Augustin, prenant alors du papier, écrivit ces paroles : « Augustin, évêque de l'Eglise catholique, j'ai déjà anathématisé Manichée et sa doctrine, et l'esprit qui, par son organe , proféra d'exécrables blasphèmes, parce que c'était un esprit séducteur, non de vérité, mais d'erreur détestable ; et maintenant j'anathématise le susdit Manichée et l'esprit de son erreur. » Et Augustin ayant remis le papier à Félix, éelui-ci ajouta de sa main ces paroles : « Moi, Félix, qui avais donné ma foi à Manichée, maintenant je l'anathématise, lui et sa doctrine, et l'esprit séducteur qui fut en lui, qui a dit que Dieu avait mêlé une portion de lui-même à la nation de ténèbres, et qu'il la délivrait honteusement en transformant ses vertus en femmes contre les hommes, ensuite en hommes contre les démons féminins (1), de manière qu'après cela il clouait à jamais les restes de sa portion divine au fond du globe de ténèbres. J'anathématise toutes ces choses et les autres blasphèmes de Manichée. »

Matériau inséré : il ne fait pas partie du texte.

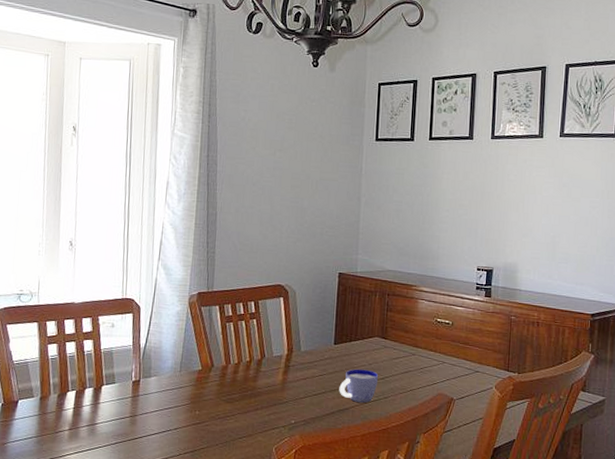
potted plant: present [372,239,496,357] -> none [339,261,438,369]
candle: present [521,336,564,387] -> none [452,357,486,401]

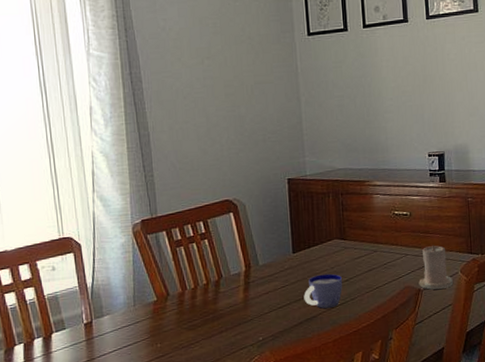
candle: none [452,357,486,401] -> present [419,245,453,290]

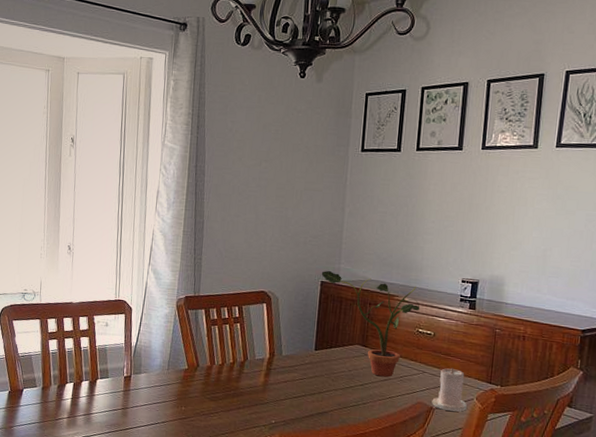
potted plant: none [286,165,393,268] -> present [321,270,420,377]
cup: present [303,273,343,309] -> none [318,374,358,408]

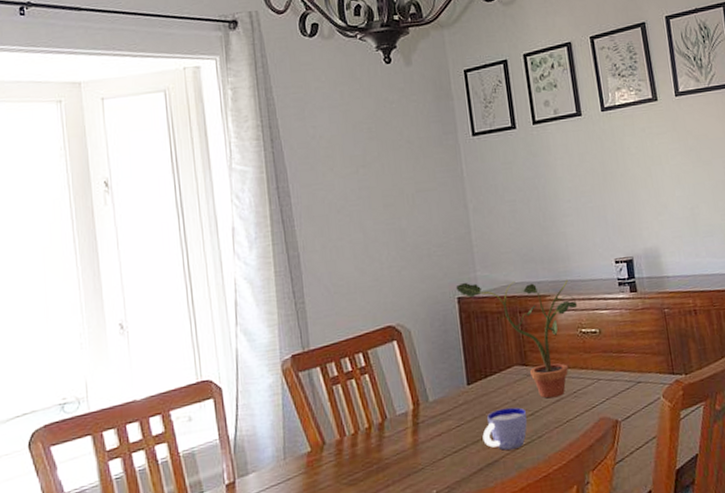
cup: none [318,374,358,408] -> present [482,407,527,450]
candle: present [431,368,467,412] -> none [615,366,655,420]

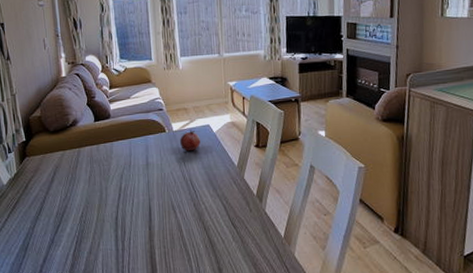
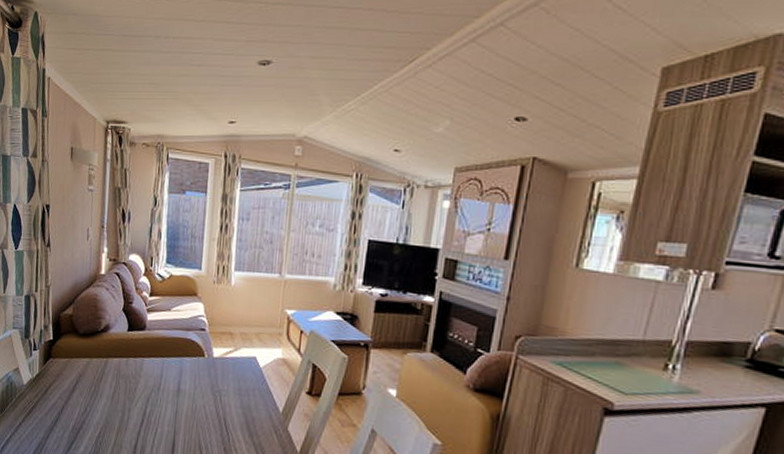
fruit: present [179,130,201,152] -> none [218,359,244,385]

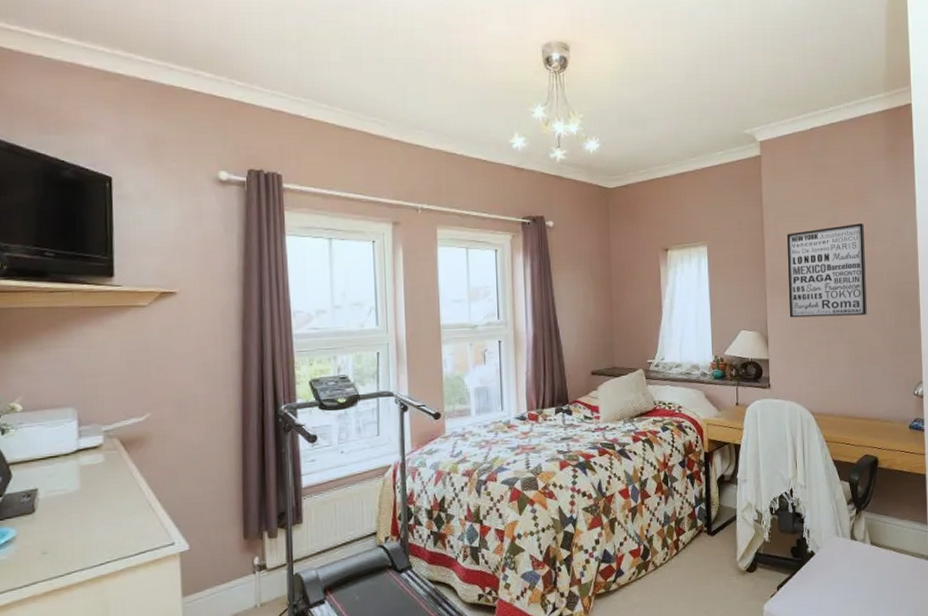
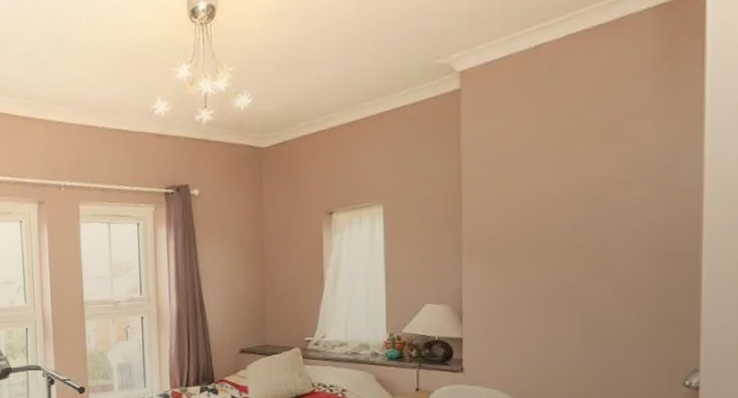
wall art: present [787,223,867,318] -> none [493,163,614,288]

Puis viennent les deux signatures d'Augustin et de Félix.
Telles furent les deux conférences qui avaient réuni une multitude nombreuse dans la basilique d'Hippone. Les assistants suivaient ces débats avec une attention profonde et un très-vif intérêt ; il s'agissait de s'instruire, d'avoir raison de sa foi et de marcher tête levée au milieu des ennemis de la religion catholique. Les matières de la philosophie religieuse étaient aussi familières aux chrétiens de cette époque que le sont à nos contemporains les matières politiques ; les discussions sérieuses sur le manichéisme et le donatisme attachaient les fidèles Africains aussi fortement que nous attachent aujourd'hui les débats d'où dépendent la paix ou la guerre, la gloire ou l'humiliation des empires , la prospérité ou la ruine des nations.

1 Ces hymens monstrueux sont décrits avec détails dans l'écrit de Manichée, intitulé le Trésor, au VIIe livre.